Your goal:
A word-for-word retyping of the listing below is required, with the pictures dropped.

Records for this exercise:
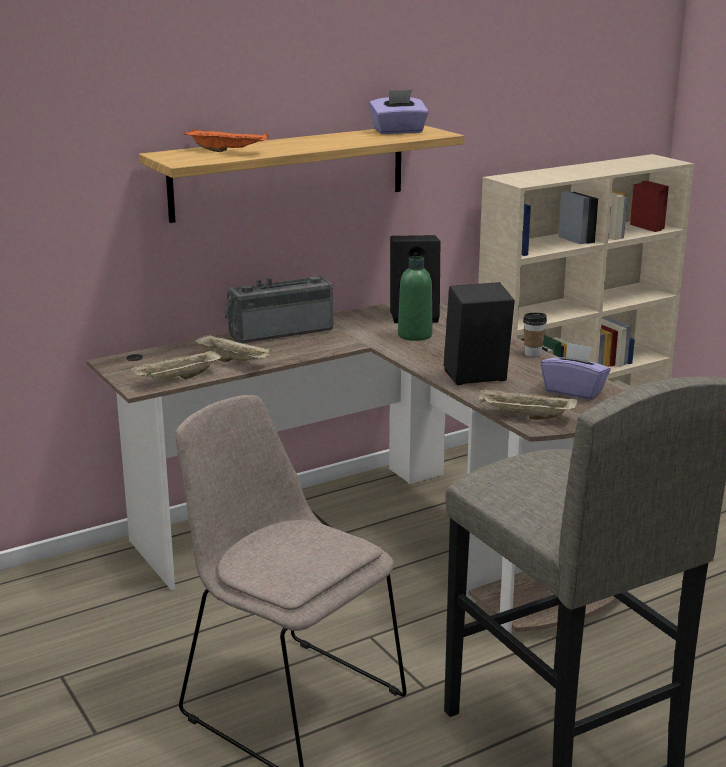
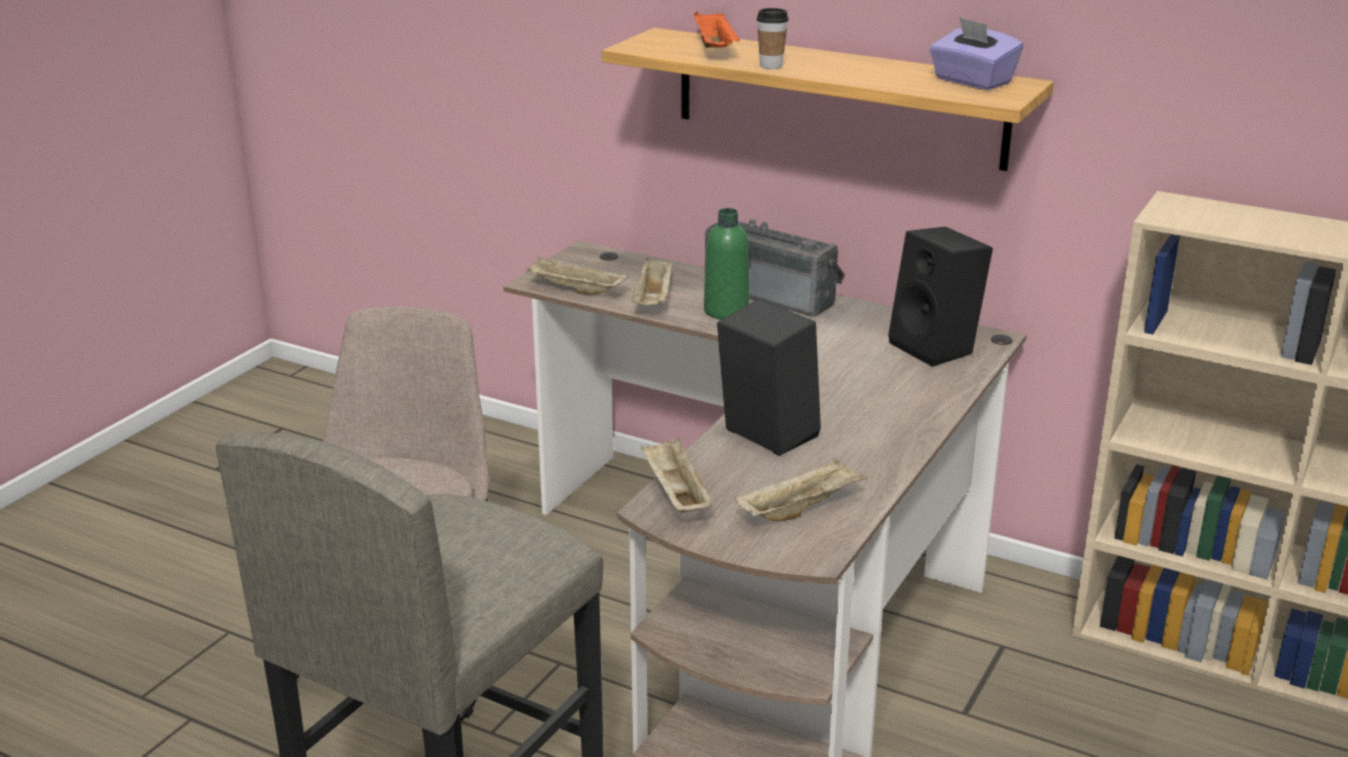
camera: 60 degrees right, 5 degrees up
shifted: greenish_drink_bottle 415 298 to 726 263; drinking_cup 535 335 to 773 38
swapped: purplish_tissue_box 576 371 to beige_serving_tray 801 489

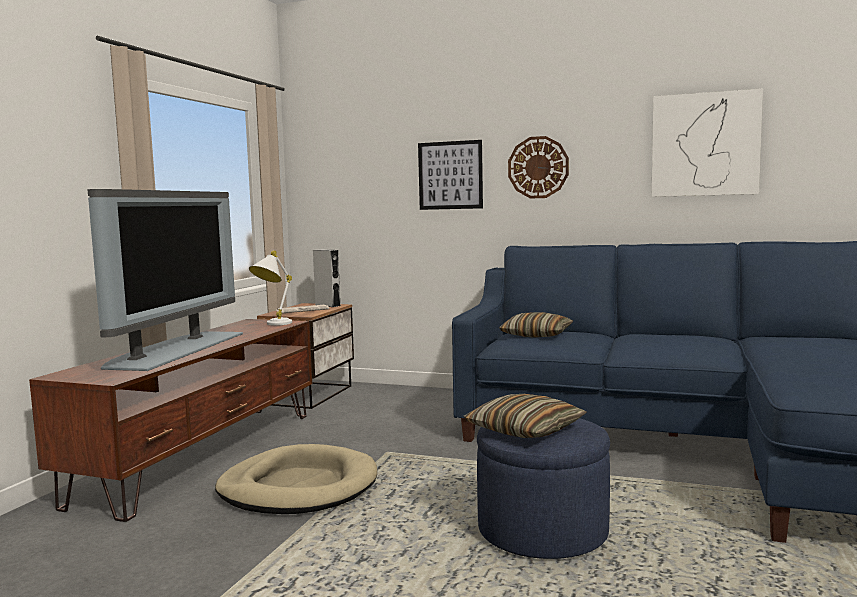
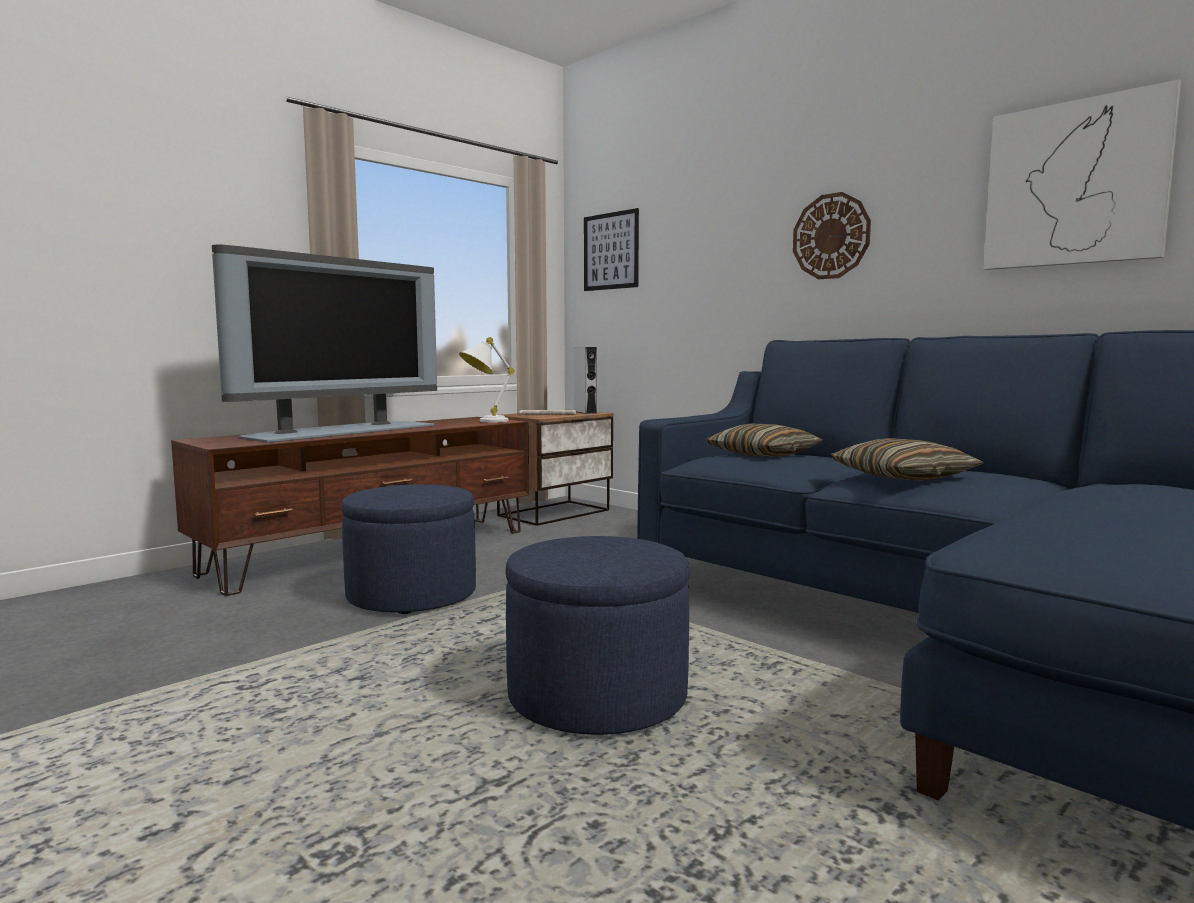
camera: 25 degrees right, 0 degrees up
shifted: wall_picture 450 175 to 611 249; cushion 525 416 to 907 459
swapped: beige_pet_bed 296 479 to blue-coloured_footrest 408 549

Your solution:
camera: 60 degrees right, 5 degrees up
shifted: greenish_drink_bottle 415 298 to 726 263; drinking_cup 535 335 to 773 38
swapped: purplish_tissue_box 576 371 to beige_serving_tray 801 489

camera: 25 degrees right, 0 degrees up
shifted: wall_picture 450 175 to 611 249; cushion 525 416 to 907 459
swapped: beige_pet_bed 296 479 to blue-coloured_footrest 408 549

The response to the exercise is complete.